Afftab Pervaiz says he gave thousands of dollars to a private contractor up front to switch out his windows, a process he thought would take at the most two months. But the repairs never happened.
And it wasn't just any contractor who was working on his house. It was his neighbour, Terry Surette, who was living across the street doing renovations as a contractor.
"I thought, 'OK, seems like somebody that's here all the time...Here's a person I see, I trusted him in that sense," Pervaiz told CBC Toronto.
"He would come and point that out... when are you going to get your windows done? You're getting water damage," Pervaiz said of Surette.
Weeks turned to months
So when Surette said he needed $10,000 up front, Pervaiz paid it, saying he's know it's common in the contracting business to pay for supplies in advance of work.
Besides, Pervaiz says he provided a lot of details about the work that others did not provide.
CBC Toronto tried repeatedly to reach Surette for comment on this story. He did not reply.
Pervaiz says everything was laid out in a contract that specifically highlighted a price breakdown and the services being provided.
The windows were supposed to come in six to eight weeks.
"But then it was, 'Oh, there's a delay, windows aren't ready."
Several more weeks went by. And then the weeks turned into months.
So Pervaiz decided to contact Global Windows in Toronto, the company from which Surette apparently ordered the supplies. He says he learned then that there was never an order placed for the windows.
"Basically it was lies. There was never going to be a delivery of goods at all," Pervaiz said.
'A face that looked honest'
Once winter came, Pervaiz he had enough and asked Surette for his money back.
But then came more excuses.
"Oh maybe I'll find some money. I don't have any money for you. People owe me money," he said Surette told him.
"It was disheartening," said Pervaiz. "I said, 'You've been in my home and you came in with a face that looked honest… and here you're telling me, you don't have the money, my windows were never ordered… You're actually doing this to people?"
In December, Pervaiz decided to file a lawsuit against Surette, a process that cost more money.
Meanwhile Surette said he was travelling in Alberta, saying he was out in Fort McMurray, an area still reeling from the devastation of a major wildfire.
That had Pervaiz worried about other people potentially being preyed on.
Pervaiz decided against filing a police report because he says he was told the onus would be on him to prove that he had been a victim. At most, he says, Surette might be convicted of something, but he still wouldn't have his money back
"I think what's key here is that, regardless of if you have a solid contract with all the terms and conditions, you have to have something that secures any cash… So maybe the best thing here is, until you come and provide me either the goods to my home, at which point I will pay you… or if you fail to provide them, then I don't."

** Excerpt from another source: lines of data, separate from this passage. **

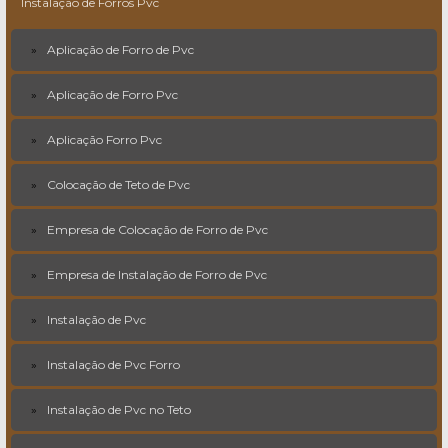
Instalação de Forros Pvc
Aplicação de Forro de Pvc
Aplicação de Forro Pvc
Aplicação Forro Pvc
Colocação de Teto de Pvc
Empresa de Colocação de Forro de Pvc
Empresa de Instalação de Forro de Pvc
Instalação de Pvc
Instalação de Pvc Forro
Instalação de Pvc no Teto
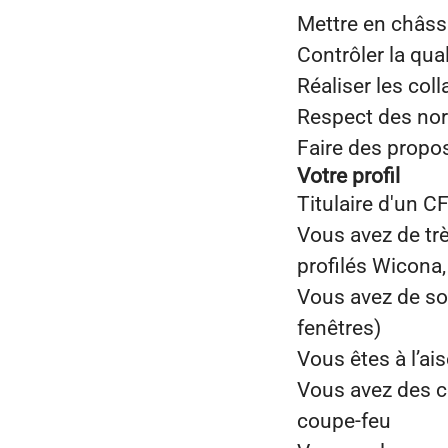
Mettre en châssi
Contrôler la qua
Réaliser les coll
Respect des norm
Faire des propos
Votre profil
Titulaire d'un C
Vous avez de tr
profilés Wicona,
Vous avez de so
fenêtres)
Vous êtes à l’ai
Vous avez des c
coupe-feu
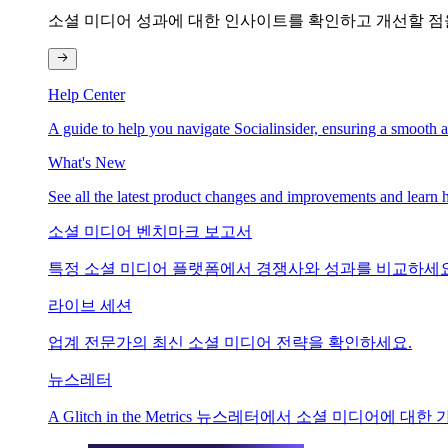
소셜 미디어 성과에 대한 인사이트를 확인하고 개선할 점
Help Center
A guide to help you navigate Socialinsider, ensuring a smooth 
What's New
See all the latest product changes and improvements and learn h
소셜 미디어 벤치마크 보고서
특정 소셜 미디어 플랫폼에서 경쟁사와 성과를 비교하세요
라이브 세션
업계 전문가의 최신 소셜 미디어 전략을 확인하세요.
뉴스레터
A Glitch in the Metrics 뉴스레터에서 소셜 미디어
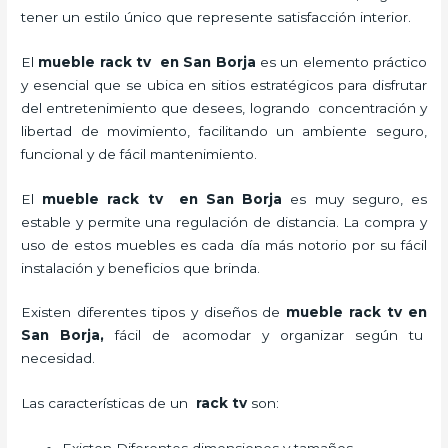
tener un estilo único que represente satisfacción interior.
El
mueble rack tv en San Borja
es un elemento práctico
y esencial
que se ubica en sitios estratégicos para disfrutar
del entretenimiento que desees, logrando concentración y
libertad de movimiento, facilitando un ambiente seguro,
funcional y de fácil mantenimiento.
El
mueble rack tv en San Borja
es muy seguro, es
estable y permite una regulación de distancia. La compra y
uso de estos muebles es cada día más notorio por su fácil
instalación y beneficios que brinda.
Existen diferentes tipos y diseños de
mueble rack tv en
San Borja,
fácil de acomodar y organizar según tu
necesidad.
Las características de un
rack tv
son:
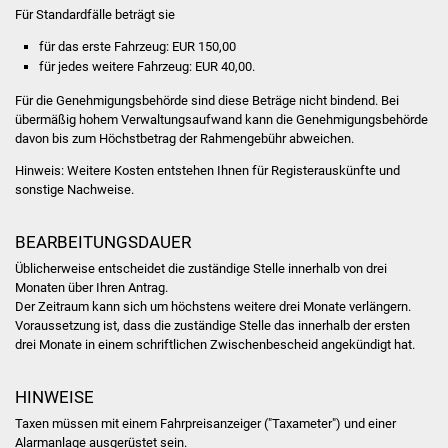
Senioren
Für Standardfälle beträgt sie
für das erste Fahrzeug: EUR 150,00
Stadtseniorenrat
für jedes weitere Fahrzeug: EUR 40,00.
Sommerwochen für
Für die Genehmigungsbehörde sind diese Beträge nicht bindend. Bei
übermäßig hohem Verwaltungsaufwand kann die Genehmigungsbehörde
Ältere
davon bis zum Höchstbetrag der Rahmengebühr abweichen.
Seniorenwohn- und
Hinweis: Weitere Kosten entstehen Ihnen für Registerauskünfte und
sonstige Nachweise.
Pflegeheim
Familien
BEARBEITUNGSDAUER
Üblicherweise entscheidet die zuständige Stelle innerhalb von drei
Familientreff
Monaten über Ihren Antrag.
Der Zeitraum kann sich um höchstens weitere drei Monate verlängern.
Voraussetzung ist, dass die zuständige Stelle das innerhalb der ersten
Kinder und Jugendliche
drei Monate in einem schriftlichen Zwischenbescheid angekündigt hat.
Schülerferienprogramm
HINWEISE
Taxen müssen mit einem Fahrpreisanzeiger ("Taxameter") und einer
Migration und Integration
Alarmanlage ausgerüstet sein.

Experience has left him rattled
Pervaiz is now waiting for a decision from small claims court, hoping to get his money back. He is also trying to stop others from going through the same experience. He says he has since heard from Surette, who told him that he has received legal documents that were sent to him.
But the whole experience has left him rattled, he says.
For a person who says he never provides payment up front for anything, he said took a risk, thinking he was safe because Surette was someone he knew.
"You don't really always know people even if you think you know who they are."